Como todos os filmes Pixar, “Soul” traz uma história simples, mas carregada de significados. Com uma ambientação estonteante, acompanhada de uma ótima trilha sonora, o filme mostra o poder do estúdio em desenvolver mensagens que podem ser muito mais eficientes para o público adulto, mas sem perder o encanto para o infantil.
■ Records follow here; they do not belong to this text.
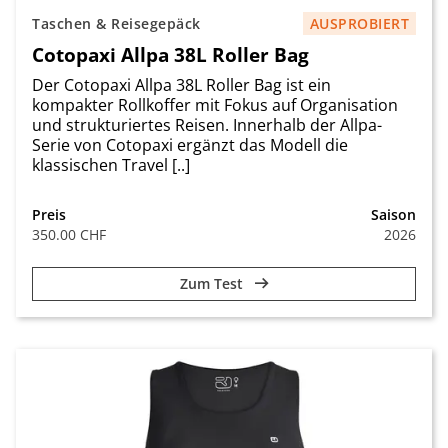
Taschen & Reisegepäck
AUSPROBIERT
Cotopaxi Allpa 38L Roller Bag
Der Cotopaxi Allpa 38L Roller Bag ist ein
kompakter Rollkoffer mit Fokus auf Organisation
und strukturiertes Reisen. Innerhalb der Allpa-
Serie von Cotopaxi ergänzt das Modell die
klassischen Travel [..]
Preis
Saison
350.00 CHF
2026
Zum Test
Após conseguir uma oportunidade para realizar o seu sonho de tocar piano profissionalmente em uma banda de Jazz, Joe (Jamie Foxx) sofre um acidente, o que acaba levando-o para o além. Inconformado com a ideia de sua morte, ele foge para o Pré-vida, onde almas são preparadas para o início de sua jornada na terra. Ele conhece 22 (Tina Fey), que já está a muito tempo no lugar e não se sente atraída pela ideia de viver além de lá. Eles acabam fechando um acordo: se Joe conseguir convencê-la de que a terra é um lugar incrível, ela o entrega o passe que garante a volta ao planeta.
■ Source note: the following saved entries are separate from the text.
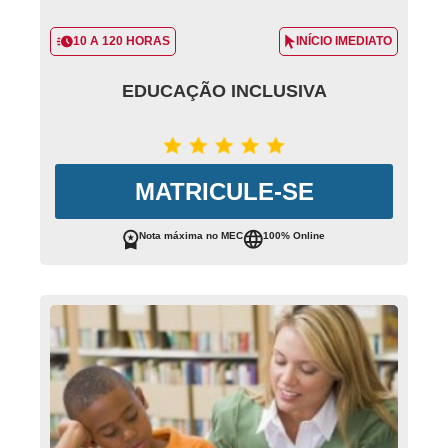
10 A 120 HORAS
INÍCIO IMEDIATO
EDUCAÇÃO INCLUSIVA
MATRICULE-SE
Nota máxima no MEC
100% Online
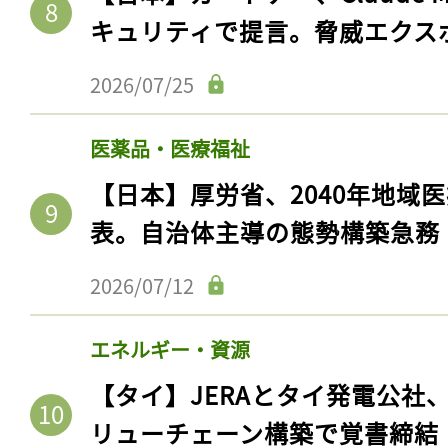
ログイン
キュリティで提言。脅威エクス
2026/07/25
会員登録
医薬品・医療福祉
【日本】厚労省、2040年地域
表。自治体主導の態勢構築急務
2026/07/12
エネルギー・資源
【タイ】JERAとタイ発電公社
リューチェーン構築で覚書締結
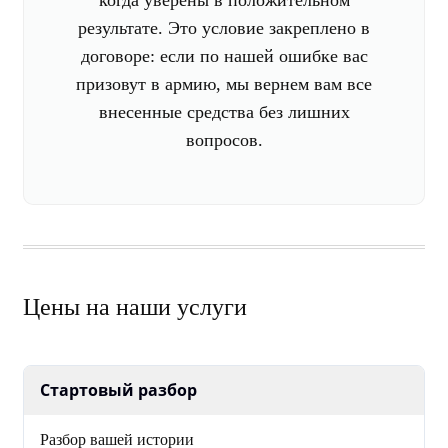
когда уверены в положительном
результате. Это условие закреплено в
договоре: если по нашей ошибке вас
призовут в армию, мы вернем вам все
внесенные средства без лишних
вопросов.
Цены на наши услуги
Стартовый разбор
Разбор вашей истории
Talvez o maior feito da narrativa seja apresentar um propósito válido durante seus primeiros momentos, mas que muda para algo ainda mais eficiente após sua primeira metade. O que aparentemente era apenas um incentivo para correr atrás dos sonhos, se torna um questionamento ainda mais profundo: “a vida é apenas isso? É impossível viver feliz sem realizar os seus maiores desejos?”. O filme responde de forma bastante sincera e condizente com a realidade. A ideia de viver atrás de uma carreira de sucesso e de se imaginar feliz apenas depois de concluir o planejado é onde o filme toca. Talvez você já tenha tudo que precisa para ser feliz, mas não enxerga por acreditar que a vida só dará certo quando você conquistar tudo o que sempre sonhou.
Por trás de tanto conteúdo e reflexão, o filme mescla o bom enredo com um visual absurdo, trazendo momentos muito bem animados, capazes de serem confundidos com um live-action. Lembram quando “Toy Story 3” foi lançado em 2010 e muitos acreditaram que seria difícil evoluírem ainda mais quando se tratava de animações? Pois é, evoluíram e não foi pouco. É de se impressionar como a Pixar se supera cada vez mais.
A história ainda traz um pouco sobre o Jazz do ponto de vista do protagonista e a importância cultural presente em tal gênero musical. É raro encontrarmos representações diversas (negras, LGBTQ+, PCD) em filmes de animação devido ao preconceito de grande parte da sociedade, e perceber que finalmente estamos engatinhando cada vez mais para conseguirmos é animador. Em “Viva – A Vida é uma Festa”, tivemos contato com a cultura mexicana; em “Dois Irmãos: Uma Jornada Fantástica”, tivemos uma personagem lésbica assumida. E agora com “Soul”, temos um protagonista negro apaixonado por Jazz, além dos personagens (humanos) serem majoritariamente negros. Ainda que existam muitos questionamentos à cerca disso, pessoas sem consciência de seus privilégios ou simplesmente desinformadas, que questionam a respeito da necessidade da diversidade, é importante que o cinema seja uma representação constante do cotidiano das pessoas e suas culturas, que traga vivências de diversos nichos. Com isso, o filme vem para mostrar que estamos cada vez mais perto de conquistar representatividade nas animações Pixar, o que é uma vitória ao considerar o alcance do estúdio.
Pode se dizer que o único deslize acontece em seus minutos finais. Ele chega em seu ápice e entrega uma mensagem de encher os olhos de lágrimas, mas acaba abruptamente, perdendo a oportunidade de pegar o público ainda mais de jeito – o famoso soco no estômago que a Pixar costuma dar. A resolução de todo o propósito inicial de Joe aconteceu nos segundos finais e quando os créditos sobem você só consegue pedir por mais. Não considero isso um ponto negativo, penso que o epílogo pode funcionar com a maioria e com certeza não foi algo que pesou drasticamente. Vale a pena ser conferido, principalmente em momentos onde a esperança se torna cada dia mais escassa, as dúvidas sobre o futuro tomam conta e a felicidade se torna cada vez mais difícil de ser alcançada.